Eram eles Mike Teunissen (Jumbo-Visma), Jasper Stuvyen e Edward Theuns (Trek-Segafredo), Davide Ballerini (Deceuninck-QuickStep), Nils Politt (Bora-hansgrohe), Christophe Laporte (Cofidis), Silvan Dillier (Alpecin-Fenix), Michael Valgren (EF Education-Nippo), Élie Gesbert (Arkéa-Samsic), Casper Pedersen (DSM), Brent Van Moer (Lotto Soudal), Ion Izagirre (Astana), Max Walscheid (Qhubeka-NextHash), e Anthony Turgis (TotalEnergies).
Talvez devido aos efeitos da queda, ou à presença de Eddy Merckx na caravana, Cavendish e Deceuninck-QuickStep ‘abdicaram’ de tentar desempatar o recorde de vitórias em etapas do Tour, que o britânico e o ‘Canibal’ detêm ‘ex aequo’ com 34 triunfos, e deram ‘luz verde’ à fuga, que, de um momento para o outro, mais do que quintuplicou a vantagem.

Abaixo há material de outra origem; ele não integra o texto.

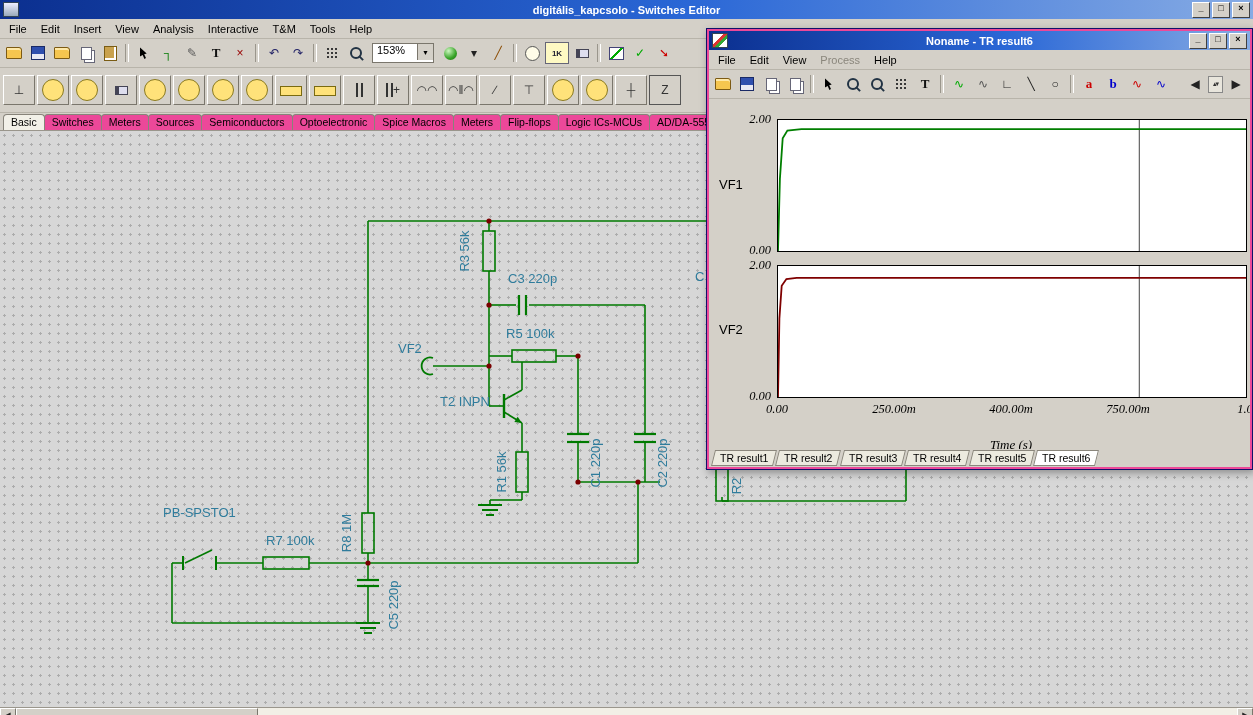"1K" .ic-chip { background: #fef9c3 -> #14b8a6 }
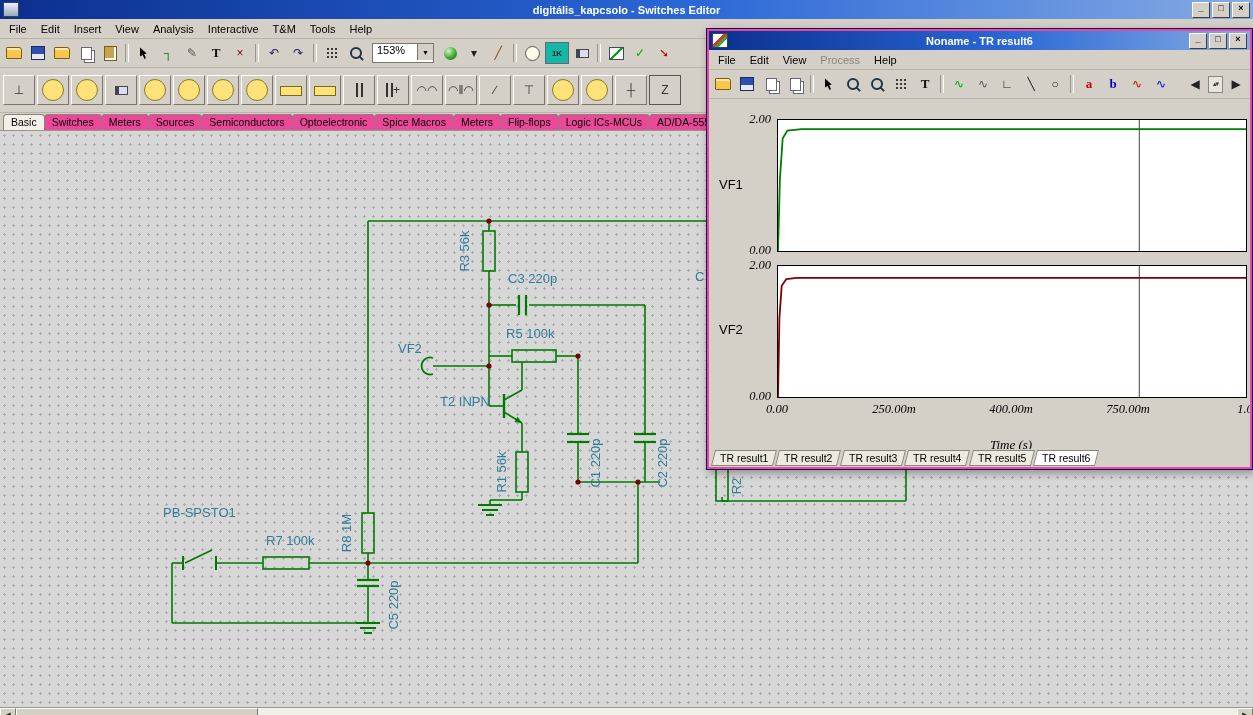"Switches" .ctab { background: #ec4899 -> #0f766e }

Com o pelotão apostado em recuperar das exigentes etapas pirenaicas, e das duas chegadas em alto dos dias anteriores, a vitória na etapa foi discutida entre os fugitivos, que se desdobraram em ataques e contra-ataques, até que Mohoric se isolou a 26 quilómetros da meta, replicando a estratégia vitoriosa da sétima tirada.
O esloveno fez o seu contrarrelógio particular até à meta, que cortou com o tempo de 4:19.17 horas, beneficiando do desentendimento no grupo perseguidor, incapaz de juntar esforços para alcançar o homem da Bahrain Victorious - Nils Politt bem tentou, mas sozinho nada pôde fazer para evitar que Mohoric erguesse novamente os braços na 108.ª edição, 58 segundos diante de Laporte e Pedersen.
“Não posso acreditar, só estava a tentar fazer o meu melhor”, disse o vencedor, enquanto o pelotão, comandado pela UAE Emirates de Tadej Pogacar, ainda pedalava, para cortar a meta 20.50 minutos depois, integrando os portugueses Ruben Guerreiro (EF Education), ainda 18.º da geral, a 52.26 do camisola amarela, e Rui Costa, 78.º, a 2:56.07 horas do seu líder.
O ‘adormecimento’ do pelotão manteve intactas as contas da geral e, assim, o campeão em título vai partir para o derradeiro teste à sua liderança, o contrarrelógio de 30,8 quilómetros entre Libourne e Saint-Emilion, com 5.45 minutos de vantagem sobre Jonas Vingegaard (Jumbo-Visma) e 5.51 sobre o equatoriano Richard Carapaz (INEOS), que discutirão entre si a ordem dos lugares do pódio, atrás do esloveno.